**Перечень заданий**
**1.** За сколько минут до начала смены, согласно тексту о работе скорой помощи, сотрудники стараются приходить на станцию?
**2.** Воспроизведите без изменений часть текста о работе скорой помощи: начните со слов «Я знаю, что» и остановитесь после слов «об этом позже.».

== Текст для чтения

1 Один пришел, другой ушел

Ко мне часто подходят дети и говорят: «Я хочу быть парамедиком. Это хорошая работа?» Если у меня был плохой день, я могу ответить: «Возможно, тебе стоит задуматься о том, чтобы стать машинистом поезда. Там платят гораздо больше, а работа не настолько напряженная. А если ты хорош в футболе, попробуй стать футболистом». Но если настроение у меня отличное, я отвечаю: «Если это действительно то, чем ты хочешь заниматься, попробуй. Трудиться в скорой помощи лучше, чем целый день сидеть в офисе».

Я работаю с людьми, которые достаточно умны, чтобы быть банкирами, страховыми агентами или предпринимателями. Они могли бы выбрать офис и зарабатывать большие деньги, вместо того чтобы реанимировать умирающих, отвозить тела в морг и получать за все это не ахти сколько. Но смогли бы они испытать то же удовлетворение? Работники Национальной службы здравоохранения, начиная с высокооплачиваемых врачей-консультантов и заканчивая теми, кто получает чуть больше прожиточного минимума, просто хотят помогать людям. Это хорошая цель для профессиональной жизни. Когда убираю на место дефибриллятор, я могу сказать: «Пусть я мало зарабатываю, но я хотя бы работаю на благо человечества».

Люди часто спрашивают меня, из чего состоит обычный день в скорой помощи. Обычными наши дни назвать нельзя, но, как ни странно, эта работа тоже может превратиться в рутину. Мы стараемся приходить на станцию за пятнадцать–двадцать минут до начала смены, чтобы выпить чашку чая и позволить предыдущей смене уйти пораньше (часто коллеги до последнего находятся на вызове). Мы берем ключи и рации, забираемся в автомобили скорой помощи и проверяем, все ли на месте. У нас есть препараты, которые могут понадобиться? Нет ли среди них просроченных? В наличии ли шины, бинты, кислородная маска и носилки? Плохо, когда коллеги оставляют автомобиль в нерабочем состоянии. Передавая ключи, нужно удостовериться, что все готово, чтобы следующая смена запрыгнула в него и поехала на вызовы. Если была очень тяжелая смена, можно оставить записку: «Мы прибрались, но вам нужно кое-что доложить».

Я знаю, что в ближайшие шесть – восемь часов у меня не будет перерыва, поэтому засовываю отсыревший сэндвич в карман двери, прежде чем включить рацию и ввести свои данные в бортовой компьютер. Затем я жду, когда на экране высветится первый вызов (обычно это происходит быстрее чем через минуту). Когда на экране появляется адрес, мы сразу выезжаем, следуя указаниям спутникового навигатора. Если вызов был принят некоторое время назад, мы получаем всю информацию сразу: «ПОЖИЛОЙ МУЖЧИНА, СУДОРОГИ». В противном случае детали узнаем по пути, по мере того как оператор задает вопросы и получает ответы. Нам называют категорию серьезности вызова, но об этом позже.

====
== Исходные данные

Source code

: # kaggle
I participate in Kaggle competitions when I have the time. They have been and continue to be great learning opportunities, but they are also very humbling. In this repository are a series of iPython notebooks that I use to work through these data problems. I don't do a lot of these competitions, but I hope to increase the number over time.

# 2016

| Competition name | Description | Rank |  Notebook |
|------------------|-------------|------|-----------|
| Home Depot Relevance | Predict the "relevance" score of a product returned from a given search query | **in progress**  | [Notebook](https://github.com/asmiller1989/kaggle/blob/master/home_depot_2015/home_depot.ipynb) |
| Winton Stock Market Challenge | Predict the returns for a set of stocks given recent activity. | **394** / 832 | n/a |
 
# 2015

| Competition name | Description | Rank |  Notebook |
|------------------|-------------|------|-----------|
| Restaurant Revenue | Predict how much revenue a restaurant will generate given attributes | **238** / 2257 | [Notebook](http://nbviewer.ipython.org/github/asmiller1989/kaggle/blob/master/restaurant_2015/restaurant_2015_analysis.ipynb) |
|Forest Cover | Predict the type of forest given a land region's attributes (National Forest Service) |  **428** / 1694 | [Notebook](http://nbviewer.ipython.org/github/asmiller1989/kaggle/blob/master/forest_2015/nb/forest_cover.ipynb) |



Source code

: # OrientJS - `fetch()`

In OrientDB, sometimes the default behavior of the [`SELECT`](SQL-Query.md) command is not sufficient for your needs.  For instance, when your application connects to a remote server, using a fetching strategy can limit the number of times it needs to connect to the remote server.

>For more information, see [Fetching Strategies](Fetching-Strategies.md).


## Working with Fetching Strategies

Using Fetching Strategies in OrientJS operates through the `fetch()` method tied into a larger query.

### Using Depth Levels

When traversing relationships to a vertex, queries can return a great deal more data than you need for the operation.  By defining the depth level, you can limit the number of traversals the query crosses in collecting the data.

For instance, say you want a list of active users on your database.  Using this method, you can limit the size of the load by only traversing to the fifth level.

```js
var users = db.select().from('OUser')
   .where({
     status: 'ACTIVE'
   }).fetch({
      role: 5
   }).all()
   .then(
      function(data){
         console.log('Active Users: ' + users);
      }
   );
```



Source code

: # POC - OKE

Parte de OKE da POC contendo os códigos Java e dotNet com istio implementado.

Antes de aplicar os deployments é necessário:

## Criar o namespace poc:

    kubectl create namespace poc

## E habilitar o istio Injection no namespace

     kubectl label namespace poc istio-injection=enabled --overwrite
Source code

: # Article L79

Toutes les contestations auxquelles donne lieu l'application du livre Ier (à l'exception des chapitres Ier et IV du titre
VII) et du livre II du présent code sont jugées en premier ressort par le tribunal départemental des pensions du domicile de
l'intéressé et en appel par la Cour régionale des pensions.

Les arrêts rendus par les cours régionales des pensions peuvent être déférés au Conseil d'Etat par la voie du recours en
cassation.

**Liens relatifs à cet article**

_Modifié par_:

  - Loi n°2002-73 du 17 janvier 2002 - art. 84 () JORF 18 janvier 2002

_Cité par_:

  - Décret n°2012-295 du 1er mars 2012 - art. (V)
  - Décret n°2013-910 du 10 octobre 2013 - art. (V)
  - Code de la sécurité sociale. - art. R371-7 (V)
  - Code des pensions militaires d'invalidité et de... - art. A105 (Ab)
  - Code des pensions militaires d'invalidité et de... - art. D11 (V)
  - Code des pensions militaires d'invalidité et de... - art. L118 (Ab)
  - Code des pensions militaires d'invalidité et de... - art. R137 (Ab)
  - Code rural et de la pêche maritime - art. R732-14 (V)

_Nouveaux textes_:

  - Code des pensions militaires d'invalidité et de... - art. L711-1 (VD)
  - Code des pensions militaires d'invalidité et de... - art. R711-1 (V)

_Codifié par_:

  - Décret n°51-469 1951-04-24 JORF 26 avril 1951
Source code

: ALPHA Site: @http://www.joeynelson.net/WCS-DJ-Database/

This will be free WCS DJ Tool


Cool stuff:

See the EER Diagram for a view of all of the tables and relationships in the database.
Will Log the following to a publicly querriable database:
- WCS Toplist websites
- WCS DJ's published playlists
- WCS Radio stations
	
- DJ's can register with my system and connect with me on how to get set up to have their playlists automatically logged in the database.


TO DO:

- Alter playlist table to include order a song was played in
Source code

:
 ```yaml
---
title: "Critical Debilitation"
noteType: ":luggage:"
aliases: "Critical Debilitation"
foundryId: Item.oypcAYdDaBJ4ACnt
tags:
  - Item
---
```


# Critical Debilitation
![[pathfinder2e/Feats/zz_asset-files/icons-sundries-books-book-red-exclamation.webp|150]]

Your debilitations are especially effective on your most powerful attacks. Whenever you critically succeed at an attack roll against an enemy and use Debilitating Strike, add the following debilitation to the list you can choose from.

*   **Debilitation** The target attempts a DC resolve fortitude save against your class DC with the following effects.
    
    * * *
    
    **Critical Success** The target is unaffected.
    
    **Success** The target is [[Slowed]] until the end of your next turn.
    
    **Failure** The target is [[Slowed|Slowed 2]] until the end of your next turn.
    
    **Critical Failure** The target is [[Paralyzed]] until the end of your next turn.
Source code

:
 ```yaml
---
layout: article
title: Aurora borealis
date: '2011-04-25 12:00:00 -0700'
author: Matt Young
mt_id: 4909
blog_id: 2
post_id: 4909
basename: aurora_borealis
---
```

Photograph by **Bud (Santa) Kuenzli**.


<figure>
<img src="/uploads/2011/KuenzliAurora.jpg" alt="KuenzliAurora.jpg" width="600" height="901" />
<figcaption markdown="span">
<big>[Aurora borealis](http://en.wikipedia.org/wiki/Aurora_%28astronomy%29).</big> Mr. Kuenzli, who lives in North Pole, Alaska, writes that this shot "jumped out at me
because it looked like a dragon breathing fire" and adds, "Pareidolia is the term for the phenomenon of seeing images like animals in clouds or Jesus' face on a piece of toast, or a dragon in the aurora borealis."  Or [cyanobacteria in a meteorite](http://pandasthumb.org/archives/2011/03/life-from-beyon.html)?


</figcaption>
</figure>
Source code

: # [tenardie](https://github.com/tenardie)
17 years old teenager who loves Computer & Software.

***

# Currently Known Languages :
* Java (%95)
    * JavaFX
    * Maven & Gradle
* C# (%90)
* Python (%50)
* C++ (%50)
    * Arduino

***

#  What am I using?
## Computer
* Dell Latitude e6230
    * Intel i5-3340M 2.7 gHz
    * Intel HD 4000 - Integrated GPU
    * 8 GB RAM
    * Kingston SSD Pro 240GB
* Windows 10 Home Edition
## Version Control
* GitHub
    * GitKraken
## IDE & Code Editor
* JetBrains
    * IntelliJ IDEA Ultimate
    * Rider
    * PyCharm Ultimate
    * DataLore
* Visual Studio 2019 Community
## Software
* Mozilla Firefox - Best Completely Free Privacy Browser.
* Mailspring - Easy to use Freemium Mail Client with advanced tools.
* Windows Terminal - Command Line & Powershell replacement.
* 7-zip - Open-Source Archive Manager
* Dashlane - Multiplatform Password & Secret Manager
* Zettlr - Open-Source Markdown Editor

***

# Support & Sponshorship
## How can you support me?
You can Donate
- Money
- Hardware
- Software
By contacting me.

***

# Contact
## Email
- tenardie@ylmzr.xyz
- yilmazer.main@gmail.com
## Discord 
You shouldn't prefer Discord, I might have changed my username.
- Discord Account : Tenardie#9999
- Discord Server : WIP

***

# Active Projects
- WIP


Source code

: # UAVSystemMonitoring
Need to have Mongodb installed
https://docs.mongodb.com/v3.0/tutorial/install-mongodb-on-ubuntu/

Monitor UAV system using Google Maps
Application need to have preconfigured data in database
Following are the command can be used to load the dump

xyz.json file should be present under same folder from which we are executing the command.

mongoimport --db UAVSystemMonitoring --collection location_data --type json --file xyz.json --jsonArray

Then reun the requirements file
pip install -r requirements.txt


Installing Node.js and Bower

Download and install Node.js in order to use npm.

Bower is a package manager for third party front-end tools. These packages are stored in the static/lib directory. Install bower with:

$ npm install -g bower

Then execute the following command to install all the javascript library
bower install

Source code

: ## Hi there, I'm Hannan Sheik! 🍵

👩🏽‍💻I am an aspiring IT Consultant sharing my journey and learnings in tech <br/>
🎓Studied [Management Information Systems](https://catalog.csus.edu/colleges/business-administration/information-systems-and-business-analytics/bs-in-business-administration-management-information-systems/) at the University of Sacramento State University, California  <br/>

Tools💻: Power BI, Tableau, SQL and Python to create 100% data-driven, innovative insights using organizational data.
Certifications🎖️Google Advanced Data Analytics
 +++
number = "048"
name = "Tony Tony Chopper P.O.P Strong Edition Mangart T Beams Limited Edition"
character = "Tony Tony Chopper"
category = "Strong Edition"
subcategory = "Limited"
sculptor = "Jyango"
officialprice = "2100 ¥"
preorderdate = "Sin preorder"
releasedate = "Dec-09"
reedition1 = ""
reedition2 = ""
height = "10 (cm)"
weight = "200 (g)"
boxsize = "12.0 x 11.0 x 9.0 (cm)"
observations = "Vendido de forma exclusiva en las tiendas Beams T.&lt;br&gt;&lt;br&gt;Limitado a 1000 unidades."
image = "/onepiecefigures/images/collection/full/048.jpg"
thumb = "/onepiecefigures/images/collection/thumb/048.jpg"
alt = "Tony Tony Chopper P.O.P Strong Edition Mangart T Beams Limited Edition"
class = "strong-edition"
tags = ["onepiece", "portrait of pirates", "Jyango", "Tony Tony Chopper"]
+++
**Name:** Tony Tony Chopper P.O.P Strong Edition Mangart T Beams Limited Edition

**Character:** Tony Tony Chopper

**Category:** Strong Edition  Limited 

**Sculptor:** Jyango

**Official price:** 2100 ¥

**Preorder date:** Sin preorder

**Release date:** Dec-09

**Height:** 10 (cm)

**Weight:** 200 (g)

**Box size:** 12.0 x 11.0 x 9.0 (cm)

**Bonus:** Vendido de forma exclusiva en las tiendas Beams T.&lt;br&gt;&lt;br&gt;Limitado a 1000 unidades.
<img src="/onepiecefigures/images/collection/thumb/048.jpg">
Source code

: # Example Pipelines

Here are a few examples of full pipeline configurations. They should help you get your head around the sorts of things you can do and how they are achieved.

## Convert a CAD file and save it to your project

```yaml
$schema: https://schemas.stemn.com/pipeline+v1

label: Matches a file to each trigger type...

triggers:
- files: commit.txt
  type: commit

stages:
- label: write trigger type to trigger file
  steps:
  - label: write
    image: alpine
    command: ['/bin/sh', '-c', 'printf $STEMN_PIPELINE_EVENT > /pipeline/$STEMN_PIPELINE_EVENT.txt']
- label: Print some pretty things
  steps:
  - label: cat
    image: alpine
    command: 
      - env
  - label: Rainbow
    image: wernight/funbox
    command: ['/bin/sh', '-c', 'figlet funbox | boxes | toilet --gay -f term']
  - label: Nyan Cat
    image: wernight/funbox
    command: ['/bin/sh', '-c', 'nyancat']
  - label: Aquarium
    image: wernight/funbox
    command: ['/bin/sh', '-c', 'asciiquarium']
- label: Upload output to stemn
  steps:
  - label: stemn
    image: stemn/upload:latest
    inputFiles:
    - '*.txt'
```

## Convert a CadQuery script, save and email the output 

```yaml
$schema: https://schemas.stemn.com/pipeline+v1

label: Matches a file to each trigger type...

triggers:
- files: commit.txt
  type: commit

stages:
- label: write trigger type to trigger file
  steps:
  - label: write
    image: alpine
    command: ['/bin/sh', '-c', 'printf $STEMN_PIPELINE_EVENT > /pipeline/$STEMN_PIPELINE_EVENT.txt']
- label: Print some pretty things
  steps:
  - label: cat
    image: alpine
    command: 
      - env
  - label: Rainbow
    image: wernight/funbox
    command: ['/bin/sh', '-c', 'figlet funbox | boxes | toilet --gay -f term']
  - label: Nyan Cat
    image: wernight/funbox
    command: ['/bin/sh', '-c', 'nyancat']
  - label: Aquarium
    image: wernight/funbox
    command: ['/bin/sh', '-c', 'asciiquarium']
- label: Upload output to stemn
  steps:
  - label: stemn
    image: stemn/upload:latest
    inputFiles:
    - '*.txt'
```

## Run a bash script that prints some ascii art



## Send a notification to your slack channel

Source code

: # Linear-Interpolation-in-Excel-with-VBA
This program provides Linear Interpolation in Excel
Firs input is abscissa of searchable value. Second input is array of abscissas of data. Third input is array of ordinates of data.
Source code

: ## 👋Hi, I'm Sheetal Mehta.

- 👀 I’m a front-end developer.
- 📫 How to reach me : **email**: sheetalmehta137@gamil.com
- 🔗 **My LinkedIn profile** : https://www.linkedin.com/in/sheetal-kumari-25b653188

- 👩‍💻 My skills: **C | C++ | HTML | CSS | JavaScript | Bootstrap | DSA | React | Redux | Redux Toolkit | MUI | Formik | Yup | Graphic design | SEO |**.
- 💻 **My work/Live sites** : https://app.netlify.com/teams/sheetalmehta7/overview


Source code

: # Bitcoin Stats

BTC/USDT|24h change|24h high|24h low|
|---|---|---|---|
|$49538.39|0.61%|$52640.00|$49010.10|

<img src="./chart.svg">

====

**Ответы к заданиям**
**1.** За пятнадцать–двадцать минут.

**2.**
Я знаю, что в ближайшие шесть – восемь часов у меня не будет перерыва, поэтому засовываю отсыревший сэндвич в карман двери, прежде чем включить рацию и ввести свои данные в бортовой компьютер. Затем я жду, когда на экране высветится первый вызов (обычно это происходит быстрее чем через минуту). Когда на экране появляется адрес, мы сразу выезжаем, следуя указаниям спутникового навигатора. Если вызов был принят некоторое время назад, мы получаем всю информацию сразу: «ПОЖИЛОЙ МУЖЧИНА, СУДОРОГИ». В противном случае детали узнаем по пути, по мере того как оператор задает вопросы и получает ответы. Нам называют категорию серьезности вызова, но об этом позже.